BTW, I have also added some evaluation "by-word" instead of the deafault "by-entity" -> It was useful for my pipeline which involve pattern-based labeling, and might serve other people as well.

For a quick start haha, indeed it was the most easy for me to follow the QuickStart instructions.
I choose the default suggestions by the widget:

  1. CPU (NER only) composed of "tok2vec","ner"
  2. GPU (NER only) composed of "transformer","ner"

They both yield pretty impressive results for a quick start! (Honestly, they score better than any model which was evaluate for our NER-domain in the literature.. But those papers datasets are private, so it hard to tell if the models are strong or our dataset is easier)

My next step are:

  • Understanding those default model better.
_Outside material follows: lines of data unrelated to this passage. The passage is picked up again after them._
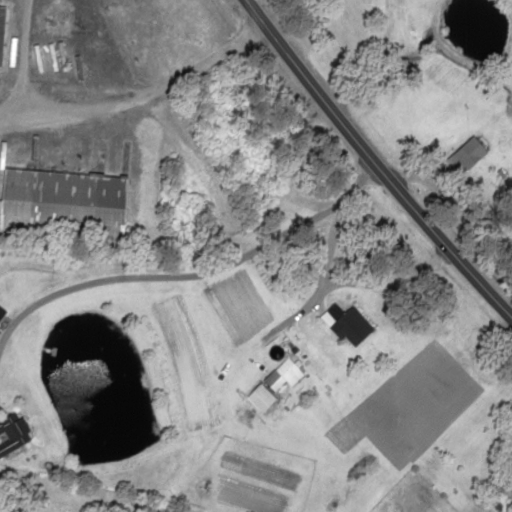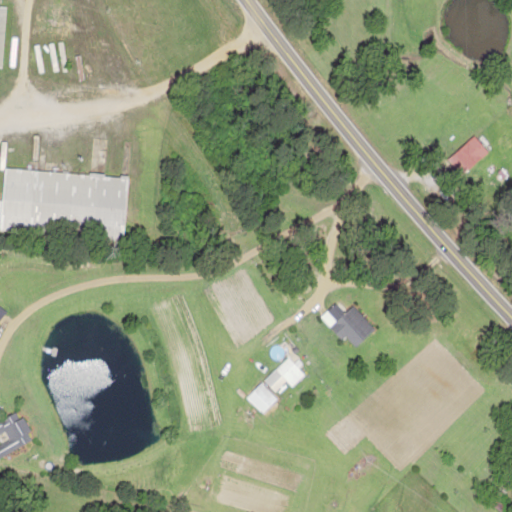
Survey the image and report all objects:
building: (465, 155)
road: (380, 158)
building: (60, 202)
building: (349, 327)
building: (281, 375)
building: (262, 394)
building: (12, 432)
building: (511, 462)
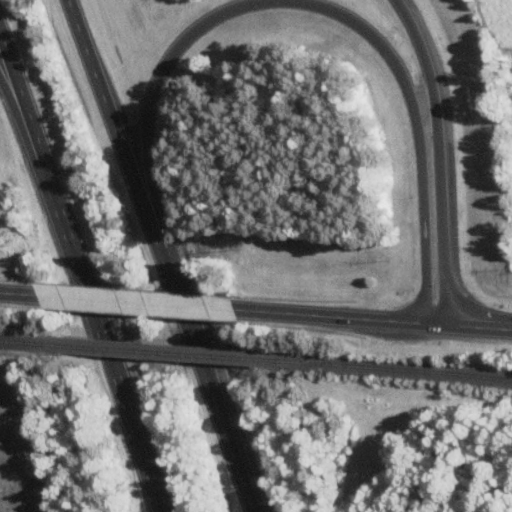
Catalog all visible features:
road: (311, 4)
road: (18, 112)
road: (435, 156)
road: (160, 255)
road: (79, 275)
road: (17, 293)
road: (133, 302)
road: (372, 319)
railway: (27, 341)
railway: (153, 348)
railway: (381, 366)
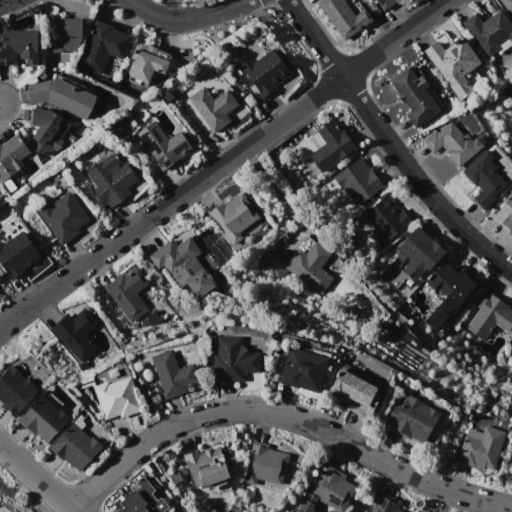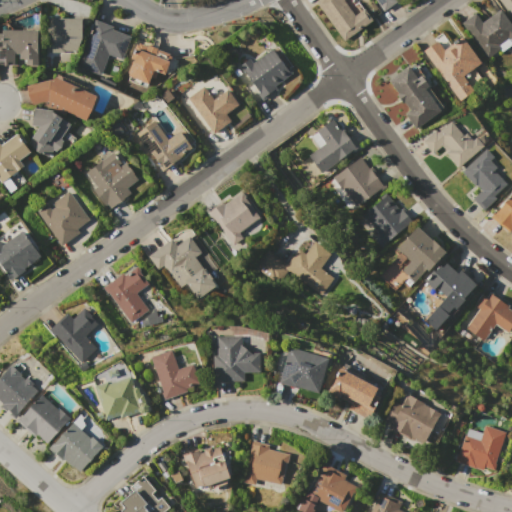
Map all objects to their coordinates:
road: (126, 0)
building: (384, 3)
building: (385, 3)
building: (507, 5)
building: (508, 6)
building: (342, 15)
building: (342, 16)
building: (488, 31)
building: (489, 31)
building: (61, 34)
building: (62, 34)
building: (18, 45)
building: (101, 45)
building: (101, 46)
building: (17, 47)
building: (449, 58)
building: (146, 61)
building: (453, 65)
building: (265, 71)
building: (265, 71)
road: (511, 92)
building: (64, 95)
building: (413, 95)
building: (59, 96)
building: (412, 96)
building: (211, 107)
building: (212, 107)
building: (45, 130)
building: (45, 131)
building: (452, 142)
building: (162, 144)
road: (389, 144)
building: (451, 144)
building: (163, 145)
building: (329, 145)
building: (329, 146)
building: (11, 153)
building: (10, 155)
road: (222, 162)
building: (483, 178)
building: (483, 178)
building: (110, 179)
building: (109, 180)
building: (357, 180)
building: (356, 182)
road: (275, 191)
building: (504, 213)
building: (504, 213)
building: (233, 216)
building: (62, 217)
building: (62, 217)
building: (232, 217)
building: (383, 219)
building: (384, 219)
building: (417, 252)
building: (15, 253)
building: (415, 253)
building: (16, 254)
building: (176, 259)
building: (182, 265)
building: (297, 267)
building: (309, 267)
building: (448, 287)
building: (447, 291)
building: (127, 292)
building: (126, 293)
building: (487, 315)
building: (489, 315)
building: (75, 333)
building: (73, 334)
building: (233, 358)
building: (232, 359)
building: (300, 369)
building: (302, 369)
building: (172, 373)
building: (172, 373)
building: (14, 390)
building: (13, 391)
building: (354, 391)
building: (351, 393)
building: (115, 395)
building: (118, 398)
road: (284, 414)
building: (42, 418)
building: (411, 418)
building: (40, 420)
building: (409, 421)
building: (74, 446)
building: (479, 447)
building: (72, 448)
building: (477, 453)
building: (263, 463)
building: (203, 465)
building: (264, 465)
building: (205, 466)
road: (35, 480)
building: (329, 487)
building: (326, 490)
building: (141, 498)
building: (138, 500)
building: (384, 503)
building: (387, 505)
building: (172, 511)
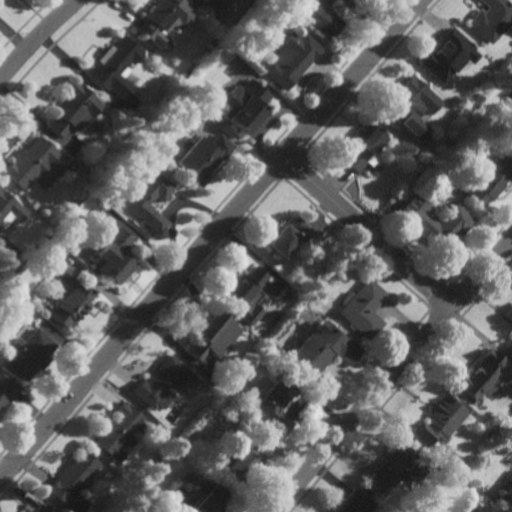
As you suggested, I started by reading my models config.cfg, and reading in Model Architectures · spaCy API Documentation for further description. But I wander:
    - Is there some paper explains deeply those specific default models? I describe them on my academic-document so it would be great to have a reference.
    - In particular maybe someone already review the strength and weakness of them compare to other models?
    - If published online, when presenting scores of those models "as is", is the spacy-citation is enough or are there another more specific citation to add?
  • Trying out new models
    In the literature for my NER-domain. I read about architectures of specific rule based (which I don't find interesting right now) CRF with embedding, CRF without embedding, LSTM and usage of both "wrod2vec" and "transformers". None of the researchers published the code.. So wanted to hear your suggestion:
    - How do you think it would be the easiest to implement more architectures (except of the 2 quickstart)?
    - Should I stick with the neat "config.cfg"? I did not find any examples online except of the quickstart and it is not intuative for me to just edit it directly.
    - Would it be easier and faster to switch for another lib for that case and wrap back into spacy just when I want to publish for other people?